Monday, June 16, 2008

Changing Perceptions Through Parenting

When I was little, mothers used to chuckle when I asked for recipes with the stated intent of giving them to my father. My teachers would look at me oddly when I told them my dad would be able to chaperone field trips or would be coming to some school event. And when I saw that there was a town-sponsored breakfast at the firehouse on Mother's Day, I thought it was sweet but wondered why. It only occurred to me later that most mothers do much more than the primary cooking, and that this town breakfast was an easy way to give mothers the morning off. My perceptions have been radically altered by my parenting. My father was and is the cook; my father was the one to vacuum; my father was the one who sang me to sleep and read me stories and who would most often come to school functions. His job was flexible, and my mother's was 9 to 5. He wanted a neat house, and my mother didn't place as much emphasis on it. He liked cooking -and grocery shopping- whereas my mother disliked both.
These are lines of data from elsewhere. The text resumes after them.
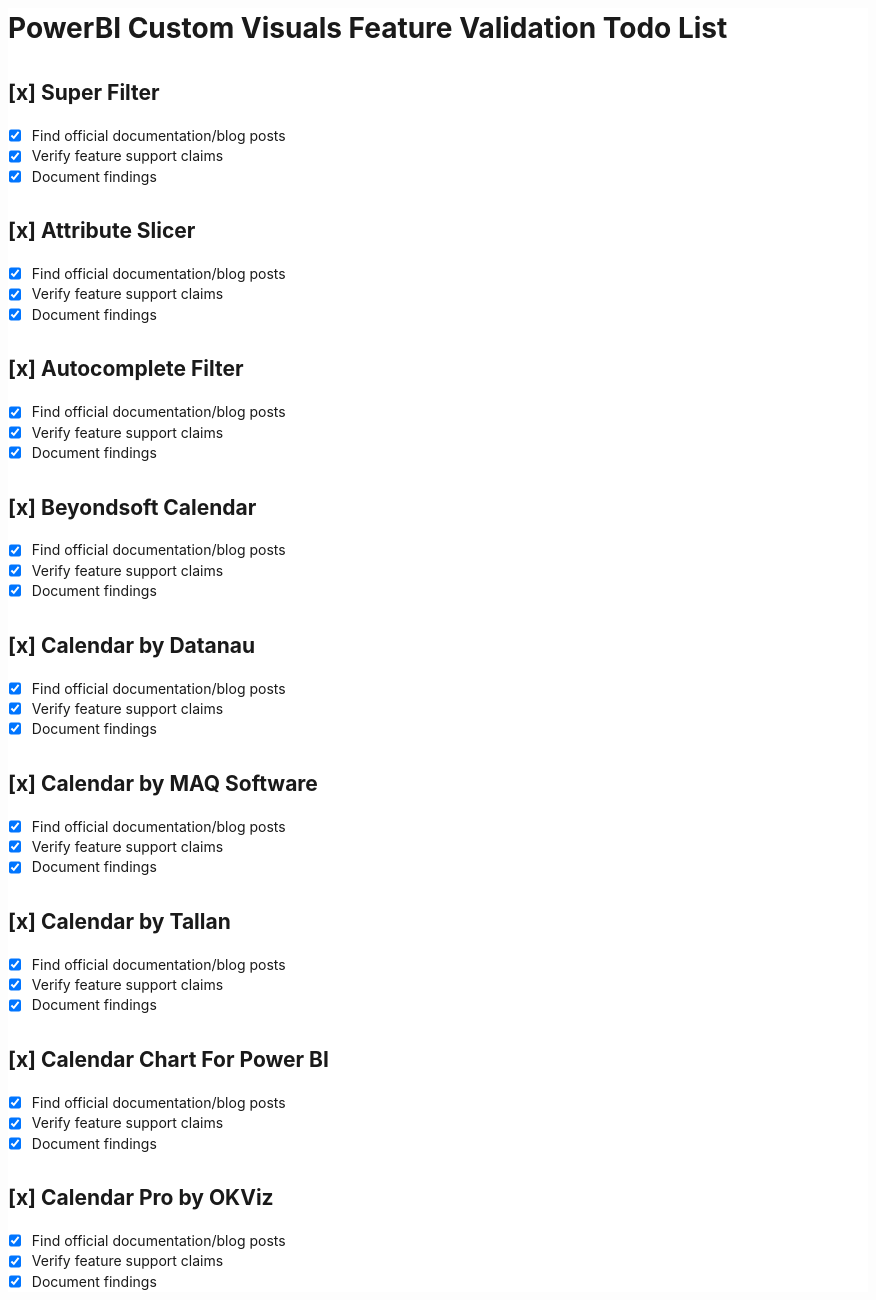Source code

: # PowerBI Custom Visuals Feature Validation Todo List

## [x] Super Filter
- [x] Find official documentation/blog posts
- [x] Verify feature support claims
- [x] Document findings

## [x] Attribute Slicer
- [x] Find official documentation/blog posts
- [x] Verify feature support claims
- [x] Document findings

## [x] Autocomplete Filter
- [x] Find official documentation/blog posts
- [x] Verify feature support claims
- [x] Document findings

## [x] Beyondsoft Calendar
- [x] Find official documentation/blog posts
- [x] Verify feature support claims
- [x] Document findings

## [x] Calendar by Datanau
- [x] Find official documentation/blog posts
- [x] Verify feature support claims
- [x] Document findings

## [x] Calendar by MAQ Software
- [x] Find official documentation/blog posts
- [x] Verify feature support claims
- [x] Document findings

## [x] Calendar by Tallan
- [x] Find official documentation/blog posts
- [x] Verify feature support claims
- [x] Document findings

## [x] Calendar Chart For Power BI
- [x] Find official documentation/blog posts
- [x] Verify feature support claims
- [x] Document findings

## [x] Calendar Pro by OKViz
- [x] Find official documentation/blog posts
- [x] Verify feature support claims
- [x] Document findings
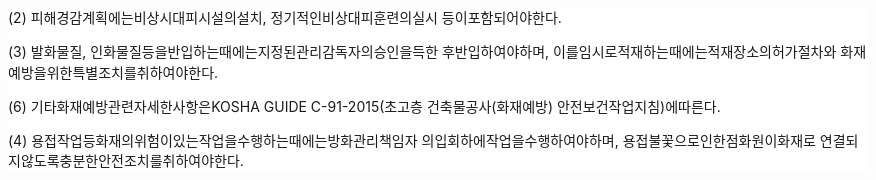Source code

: (2) 피해경감계획에는비상시대피시설의설치, 정기적인비상대피훈련의실시 등이포함되어야한다.

(3) 발화물질, 인화물질등을반입하는때에는지정된관리감독자의승인을득한 후반입하여야하며, 이를임시로적재하는때에는적재장소의허가절차와 화재예방을위한특별조치를취하여야한다.

(6) 기타화재예방관련자세한사항은KOSHA GUIDE C-91-2015(초고층 건축물공사(화재예방) 안전보건작업지침)에따른다.

(4) 용접작업등화재의위험이있는작업을수행하는때에는방화관리책임자 의입회하에작업을수행하여야하며, 용접불꽃으로인한점화원이화재로 연결되지않도록충분한안전조치를취하여야한다.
My mother was an active parent as well; and she definitely did her share of chores like laundry and cleaning of the bathroom. But the division of labor was much more equitable than in many of my friends' houses. In the average household, the ratio of division of labor is 2 to 1, no matter what the working situation is. In an average household with a stay-at-home mother, child-rearing takes up 15 hours a week of her time and 2 of his. In the average household with two wage-earners, her hours go down to 11; his go up to 3. And according to the New York Times, that ratio has not changed in the past 90 years. Women going into the work force has radically changed the face of American corporations, but it has done little to influence the views of what should be happening inside the home. Which is why this new conscious decision on the part of some parents to go for equal parenting, or shared care as it is also called, the New York Times is reporting is a giant step forward. It is not enough to know intellectually the way things ought to be; actually being a part of the process, being raised in that environment, having shared parenting and shared chores be the normative standard of behavior from the time a child is born, is the process that will make this change be a natural part of life and not a conscious effort to enact progress.

Children who are raised not only being told that women are equal to men but actually see their fathers make dinner and clean boo-boos and scrub floors, see their mothers taking out the trash and doing the yard work; and then seeing mothers make dinner and clean boo-boos and scrub floors while their fathers take out the trash and do the yard work will help erase the idea of gender-divided labor before it is even written upon the child's psyche. And that will make for a far more equitable society.

2 comments:

John said...

I agree with you in that looking at equal parenting will help move it more into society. But I'll ask this question... We are hardwired as men or women. What effect does it have in our needs to be equal parents?

petpluto said...

I would wonder how exactly we are hardwired as men or as women. I can pretty confidently claim that cooking and cleaning isn't something women inherently enjoy more than men, or that women are hardwired to do those things to the 2-1 ratio that is the norm today.

There are differences between the sexes; and some of them are genetic/biological. But a lot of them are dependent upon how we are conditioned. Up until the 1950s, blue was still considered the color appropriate for girls and pink was for boys. But now it is the opposite, and girls are "automatically" attracted to pink. That's socialization at work. And because of that, I think that the idea we have set forth that raising children is "women's work" is also mostly a conditioned situation.

One of the first things that needs serious examination on EVERY level is this hardwiring: where is it true, where does it fall down, where has it been found historically inaccurate, and how much do we place on hardwiring because we are too complacent or lazy or just plain uneasy with the idea that there is less of a difference between the sexes than we had previously imagined.